Importing the key
Anyone who already has the authority to decrypt the repo with git-crypt can add a key to git-crypt. To do so, you need only the public key from a collaborator who you wish to add.
Adding the key to your gpg keyring
gpg --import davidpalmer_pubkey.gpg
This will add the key to your keyring, but does not trust the key, so you can’t use it quite yet. First, we need to edit the trust level of the key. You can do this with the command gpg ––edit–key 95A7A51C (naturally, you’ll want to use the appropriate key id.)
This command will lead you to another gpg prompt. Best practice at this point is to contact the person whose key you are importing, either by phone or in person, and verify that the key fingerprints match. You can print the key fingerprint at the gpg prompt with the fpr command.
If you are satisfied that the public key is the one you want to trust, then you can type sign into the prompt. You can exit the gpg command prompt with save which saves the changes you made and exits the prompt. If for any reason you wish to quit without saving, you can do so with quit.

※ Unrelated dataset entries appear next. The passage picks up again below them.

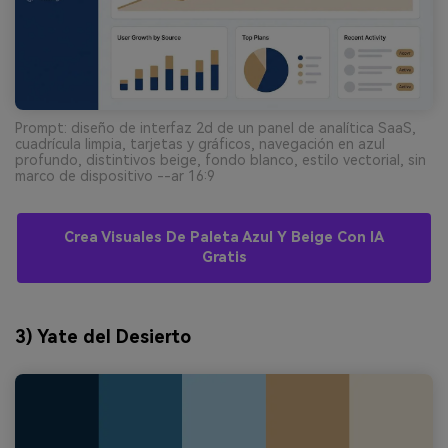
Prompt: diseño de interfaz 2d de un panel de analítica SaaS,
cuadrícula limpia, tarjetas y gráficos, navegación en azul
profundo, distintivos beige, fondo blanco, estilo vectorial, sin
marco de dispositivo --ar 16:9
Crea Visuales De Paleta Azul Y Beige Con IA
Gratis
3) Yate del Desierto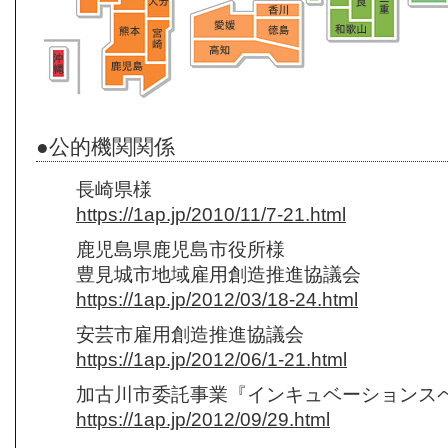
●公的機関関係
長崎県様
https://1ap.jp/2010/11/7-21.html
鹿児島県鹿児島市役所様
豊見城市地域雇用創造推進協議会
https://1ap.jp/2012/03/18-24.html
安芸市雇用創造推進協議会
https://1ap.jp/2012/06/1-21.html
加古川市委託事業『インキュベーションス
https://1ap.jp/2012/09/29.html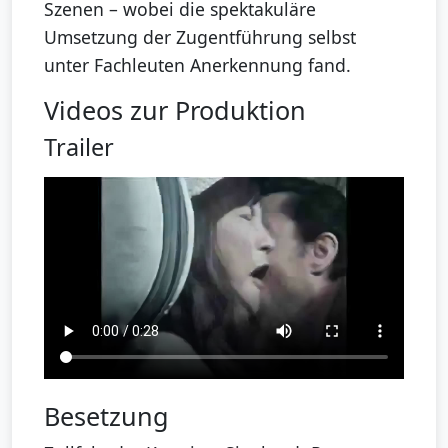
Szenen – wobei die spektakuläre
Umsetzung der Zugentführung selbst
unter Fachleuten Anerkennung fand.
Videos zur Produktion
Trailer
Besetzung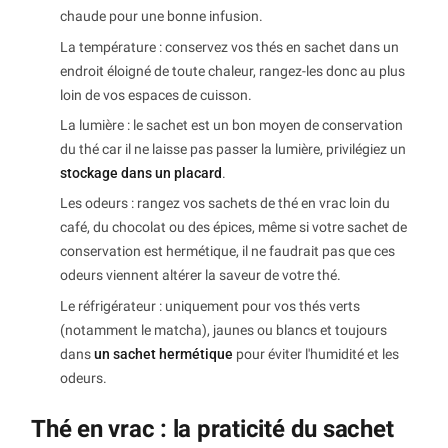
chaude pour une bonne infusion.
La température : conservez vos thés en sachet dans un
endroit éloigné de toute chaleur, rangez-les donc au plus
loin de vos espaces de cuisson.
La lumière : le sachet est un bon moyen de conservation
du thé car il ne laisse pas passer la lumière, privilégiez un
stockage dans un placard
.
Les odeurs : rangez vos sachets de thé en vrac loin du
café, du chocolat ou des épices, même si votre sachet de
conservation est hermétique, il ne faudrait pas que ces
odeurs viennent altérer la saveur de votre thé.
Le réfrigérateur : uniquement pour vos thés verts
(notamment le matcha), jaunes ou blancs et toujours
dans
un sachet hermétique
pour éviter l'humidité et les
odeurs.
Thé en vrac : la praticité du sachet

Adding the key to the git-crypt protected repo
Now that you have added the collaborator’s public key to your keyring, all that’s left to do is add that key to the git-crypt credentials in your repo. You can do that with the commmand git-crypt add-gpg-user 95A7A51C. This will not only add the collaborator’s key as a verified decrypter but also serves as a git commit. At this point, you can git push the repo and the new encryption will be pushed out.
Unlocking the repo
As a collaborator, once your key has been added you have only one step left. In the encrypted repo, type git-crypt unlock to unlock the encrypted files. From then on, you can use git as you normally would and all files managed by git-crypt will be encrypted before being pushed.